→ **Work request**
The required output is an exact copy of the lines from the one containing "nose: (334, 388)" through the end of the entries below, with pictures removed.
----
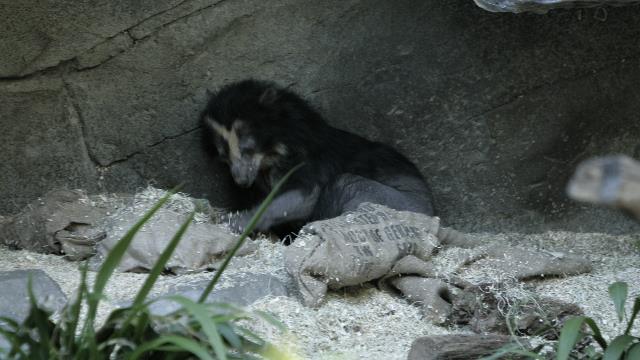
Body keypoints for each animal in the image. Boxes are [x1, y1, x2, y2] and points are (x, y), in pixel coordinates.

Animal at [200, 80, 436, 235]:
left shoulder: (308, 157)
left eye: (248, 148)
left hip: (397, 203)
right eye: (224, 156)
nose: (241, 180)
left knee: (347, 185)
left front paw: (235, 221)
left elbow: (302, 196)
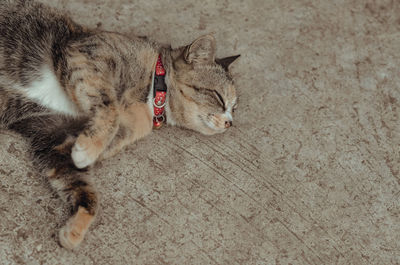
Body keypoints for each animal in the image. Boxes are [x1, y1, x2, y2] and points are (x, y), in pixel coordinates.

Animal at [0, 0, 239, 248]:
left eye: (235, 108)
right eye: (220, 99)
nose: (230, 122)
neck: (152, 95)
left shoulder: (53, 136)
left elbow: (82, 187)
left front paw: (75, 228)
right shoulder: (87, 54)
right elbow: (110, 110)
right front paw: (87, 149)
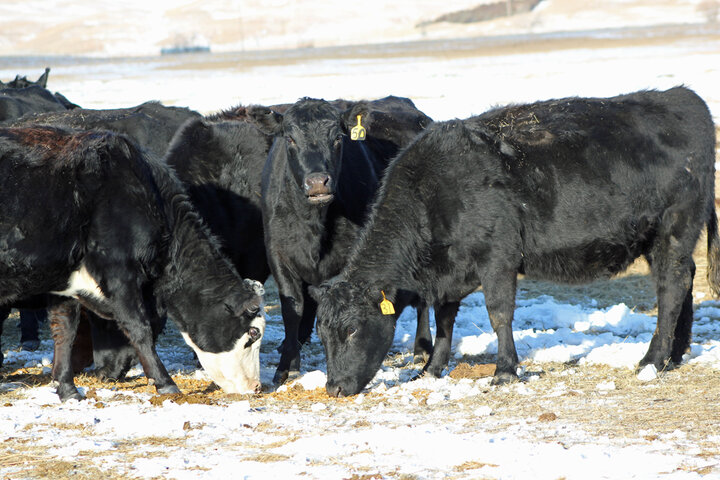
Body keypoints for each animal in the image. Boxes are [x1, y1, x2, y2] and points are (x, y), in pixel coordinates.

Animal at [0, 125, 268, 400]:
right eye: (253, 333)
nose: (256, 387)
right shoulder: (120, 274)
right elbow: (139, 328)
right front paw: (165, 383)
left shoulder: (64, 281)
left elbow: (64, 331)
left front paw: (67, 389)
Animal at [256, 95, 430, 384]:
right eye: (290, 138)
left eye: (338, 138)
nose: (317, 182)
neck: (315, 226)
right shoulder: (277, 255)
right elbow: (293, 310)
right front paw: (287, 365)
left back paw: (422, 348)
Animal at [310, 87, 720, 398]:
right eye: (322, 333)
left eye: (352, 329)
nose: (334, 388)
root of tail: (681, 97)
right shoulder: (448, 272)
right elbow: (444, 320)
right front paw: (430, 368)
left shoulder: (498, 257)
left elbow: (499, 314)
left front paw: (505, 371)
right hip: (661, 239)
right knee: (682, 282)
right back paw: (675, 354)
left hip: (674, 228)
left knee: (671, 287)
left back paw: (652, 360)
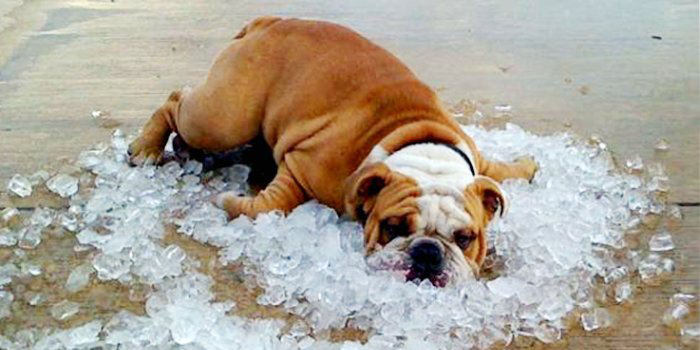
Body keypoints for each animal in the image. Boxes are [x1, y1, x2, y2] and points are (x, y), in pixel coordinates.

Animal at [129, 16, 540, 286]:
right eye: (393, 227)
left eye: (465, 238)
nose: (427, 252)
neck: (423, 151)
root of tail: (268, 22)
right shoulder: (302, 166)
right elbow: (273, 205)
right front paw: (229, 203)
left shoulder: (475, 157)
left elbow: (497, 169)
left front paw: (527, 167)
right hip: (225, 115)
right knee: (176, 101)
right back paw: (148, 148)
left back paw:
----
→ **The answer**
nose: (334, 388)
root of tail: (681, 97)
right shoulder: (448, 272)
right elbow: (444, 320)
right front paw: (430, 368)
left shoulder: (498, 257)
left elbow: (499, 314)
left front paw: (505, 371)
right hip: (661, 239)
right knee: (682, 282)
right back paw: (675, 354)
left hip: (674, 228)
left knee: (671, 287)
left back paw: (652, 360)
Body keypoints for each animal in the image. Boxes are [x1, y1, x2, y2] and points are (x, y), in pixel coordinates.

Animal at [129, 16, 540, 286]:
right eye: (393, 227)
left eye: (465, 238)
nose: (427, 252)
neck: (423, 151)
root of tail: (268, 22)
right shoulder: (302, 166)
right elbow: (273, 205)
right front paw: (229, 203)
left shoulder: (475, 157)
left elbow: (497, 169)
left front paw: (527, 167)
right hip: (225, 115)
right knee: (176, 101)
right back paw: (148, 148)
left back paw:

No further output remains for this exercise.